Monday, March 9, 2015

Working on the Lenovo

So far I am writing Lio and Lamb on my Lenovo Yoga laptop.




And, surprise to me, I am enjoying it. I purchased the Yoga in 2013, but it sat around unused and uncharged for most of 2014. This revelation, that I don't hate the machine, has me perplexed.

Graciously so.

The biggest difference, which I have mentioned in earlier posts, is moving the cursor around. On Apple keyboards, moving to the end of a line is a simple command+arrow. I have that shortcut fused into my subconscious memory. I think of moving to the end of the line and barely register hitting the keys to get there.

It doesn't work so easily on a windows based keyboard. Instead, to move to the end or start of a line, I need to hit the devoted "end" or "home" key, which are both easy to hit, but they require moving my hands away from the touch typing position. And I'm just not used to it.

Also, the PC delete/backspace key is slightly to the right of the Apple one, so my touch typing is a little off sometimes. I end up with ////// or  ====== where I meant to delete the word broken, for instance. And if I overcompensate, I end up at "home" and the cursor moves to South Dakota for a few minutes -- until I realize what I've done and find it. Then it's undo undo undo undo undo until I fix the mess I've made in the interim. I should call this move the South Dakota shuffle.

I will admit the Lenovo's touch screen is convenient at times. To move the page up or down, I just swipe it, like on my phone.
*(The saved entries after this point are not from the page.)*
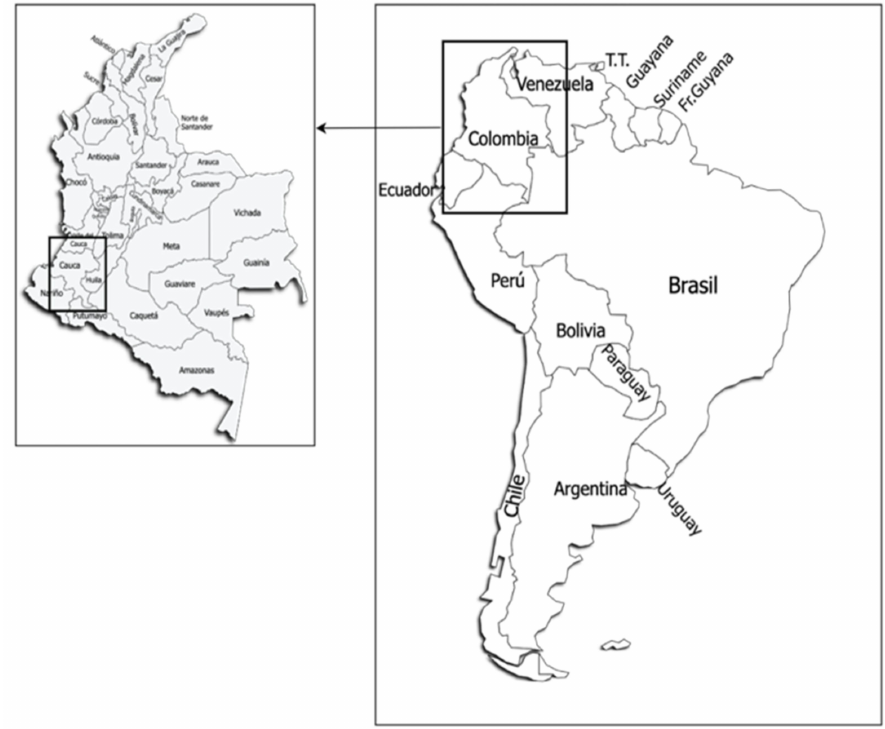
Figure 1. La Sultana Colombian Coffee Farm location (2 ◦ 22 (cid:48) 28.51 (cid:48)(cid:48) N, 76 ◦ 43 (cid:48) 31.89 (cid:48)(cid:48) W). Left map depicts the Colombian Departments and the right map the location of Colombia in South America. Image source [proyectomapamundi].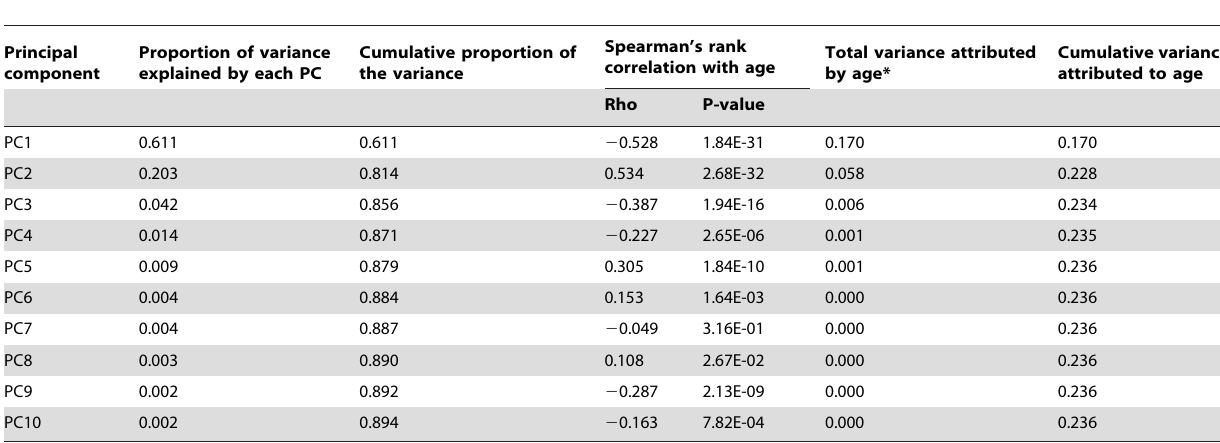
Table 2. Principal components for the DNA methylation levels among autosomal markers and corresponding correlation with age and variance.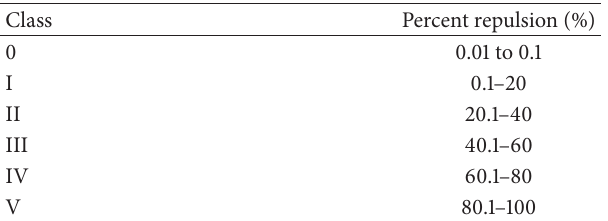
Table 2: GC-MS analysis of essential oil of Ageratum houstonianum aerial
I'm even faster with the magic mouse on my Mac, though. All in all, using the Lenovo's page up and page down keys is actually more efficient than swiping. Here's why: moving the page up and down with swipes means that the cursor ends up in odd spots.

And we're back to doing the South Dakota shuffle.

Monday, March 2, 2015

A Created Land

I'm thinking about drawing a map of the "land" in Lio and Lamb. 

That's usually one of my favorite parts of vaguely medieval fantasy. Tolkein's Middle Earth. Le Guin's Earthsea. Martin's Westeros (et al). I prefer the maps to be part of the books' pages, not just printed on end flaps. And I usually turn to them often enough to break my bindings there. 

Here's a picture of one of my favorite created worlds. This poster of Tolkein's Hobbiton hangs in my piano room. I bought it the last time I was in London, at my fourth favorite tourist spot there, the British Library. 




Tolkein painted this himself.

Do you want to guess my three favorite tourist spots?